> Texto do exercício:
◆ ◆ ◆ ◆ ◆
Esta é uma história real que envolve um clube, uma adepta e um antigo jogador. É uma história com futebol, portanto. Mas não é só. Tornou-se também num gesto de solidariedade; mais, de humanidade. É uma história em que a dura realidade cruza uma mulher de 85 anos que foi desalojada da sua casa e um antigo futebolista que tem um cancro.

Parte da história já teve um final animador. A outra parte está a acontecer, naquilo que depende das capacidades humanas, sejam elas de generosidade, altruísmo ou médicas.

Carmen Martínez é a mulher de 85 anos, a adepta do Rayo Vallecano. Em novembro passado, foi desalojada da casa onde vivia, em Vallecas. Aconteceu-lhe o que a muitos compatriotas espanhóis aconteceu nos últimos tempos. A situação indignou os seus vizinhos. A situação comoveu o Rayo Vallecano e seus aficionados.



A indignação e a comoção transformaram-se em solidariedade, numa corrente humana que teve o Rayo Vallecano como condutor. Como se viu, o treinador da equipa de futebol deu o mote: «Não vamos ficar parados. Vamos ajudar». Nas bancadas, os adeptos assumiram «o Rayismo contra os desalojamentos». E a hashtag #CarmenSeQueda foi anunciada pelos grito de «sim, pode-se».

As receitas de bilheteira foram também apenas outro mote. A Fundação Rayo Vallecano promoveu uma iniciativa chamada «fila zero» para recolha de dinheiro que permitisse à octogenária, que tinha deixado de conseguir pagar a renda e que não tinha sítio onde viver, «voltar a ter um tecto».
 


Foram angariados 21.106 euros e 90 cêntimos. Foi mais do que suficiente para que Carmen Martínez deixasse de ser desalojada e voltasse a ter casa para viver. «Muito obrigado a todos pelo que fizeram por mim», agradeceu a vallecana «muito contente». Mas não se ficou por aqui. Não ficou pela parte animadora da sua história.
◆ ◆ ◆ ◆ ◆
Dados registados:
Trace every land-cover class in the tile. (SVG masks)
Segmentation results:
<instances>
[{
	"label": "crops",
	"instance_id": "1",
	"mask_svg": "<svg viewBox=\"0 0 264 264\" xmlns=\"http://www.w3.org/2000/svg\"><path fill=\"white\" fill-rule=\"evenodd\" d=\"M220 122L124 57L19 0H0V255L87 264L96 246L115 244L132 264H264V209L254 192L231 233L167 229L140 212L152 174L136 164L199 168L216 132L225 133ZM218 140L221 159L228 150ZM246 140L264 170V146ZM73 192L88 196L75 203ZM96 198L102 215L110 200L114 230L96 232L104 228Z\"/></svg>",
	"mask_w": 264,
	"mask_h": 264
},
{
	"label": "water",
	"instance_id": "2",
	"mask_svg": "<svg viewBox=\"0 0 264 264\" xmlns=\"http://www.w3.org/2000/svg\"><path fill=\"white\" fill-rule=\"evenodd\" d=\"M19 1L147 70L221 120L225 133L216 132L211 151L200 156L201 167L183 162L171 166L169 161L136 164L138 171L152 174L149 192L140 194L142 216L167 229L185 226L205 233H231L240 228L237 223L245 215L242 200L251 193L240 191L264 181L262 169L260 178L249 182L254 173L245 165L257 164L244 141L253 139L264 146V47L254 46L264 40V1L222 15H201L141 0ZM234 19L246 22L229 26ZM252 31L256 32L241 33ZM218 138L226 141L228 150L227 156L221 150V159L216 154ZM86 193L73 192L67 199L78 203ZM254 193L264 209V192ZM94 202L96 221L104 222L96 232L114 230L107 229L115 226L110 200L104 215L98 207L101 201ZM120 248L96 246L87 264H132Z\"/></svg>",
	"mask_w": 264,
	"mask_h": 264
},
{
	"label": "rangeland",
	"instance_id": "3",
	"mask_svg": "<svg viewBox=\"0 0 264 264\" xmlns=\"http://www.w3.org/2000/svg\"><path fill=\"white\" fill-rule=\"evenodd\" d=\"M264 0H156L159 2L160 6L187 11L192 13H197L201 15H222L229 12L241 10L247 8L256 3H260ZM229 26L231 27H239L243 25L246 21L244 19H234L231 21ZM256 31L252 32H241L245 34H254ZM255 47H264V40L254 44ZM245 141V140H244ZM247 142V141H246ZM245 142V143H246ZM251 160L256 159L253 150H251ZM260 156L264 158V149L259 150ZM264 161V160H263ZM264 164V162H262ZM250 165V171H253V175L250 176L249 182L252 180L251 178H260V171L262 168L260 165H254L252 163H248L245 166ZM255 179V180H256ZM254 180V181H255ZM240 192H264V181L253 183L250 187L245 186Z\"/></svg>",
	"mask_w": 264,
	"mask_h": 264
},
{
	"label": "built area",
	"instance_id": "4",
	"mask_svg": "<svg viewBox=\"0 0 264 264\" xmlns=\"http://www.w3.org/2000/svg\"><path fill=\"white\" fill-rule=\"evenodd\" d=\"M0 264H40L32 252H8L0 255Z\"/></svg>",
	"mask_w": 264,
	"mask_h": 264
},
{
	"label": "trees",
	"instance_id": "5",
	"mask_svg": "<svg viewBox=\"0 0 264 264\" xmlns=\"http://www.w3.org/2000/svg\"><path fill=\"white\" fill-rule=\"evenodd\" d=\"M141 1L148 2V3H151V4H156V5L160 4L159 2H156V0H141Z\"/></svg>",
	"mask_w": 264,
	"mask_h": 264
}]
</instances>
◆ ◆ ◆ ◆ ◆
> Tarefa: Reproduza sem alterações o trecho do texto sobre Carmen Martínez que começa em "Foram angariados 21.106" e termina em "da sua história.".

> Solução:
Foram angariados 21.106 euros e 90 cêntimos. Foi mais do que suficiente para que Carmen Martínez deixasse de ser desalojada e voltasse a ter casa para viver. «Muito obrigado a todos pelo que fizeram por mim», agradeceu a vallecana «muito contente». Mas não se ficou por aqui. Não ficou pela parte animadora da sua história.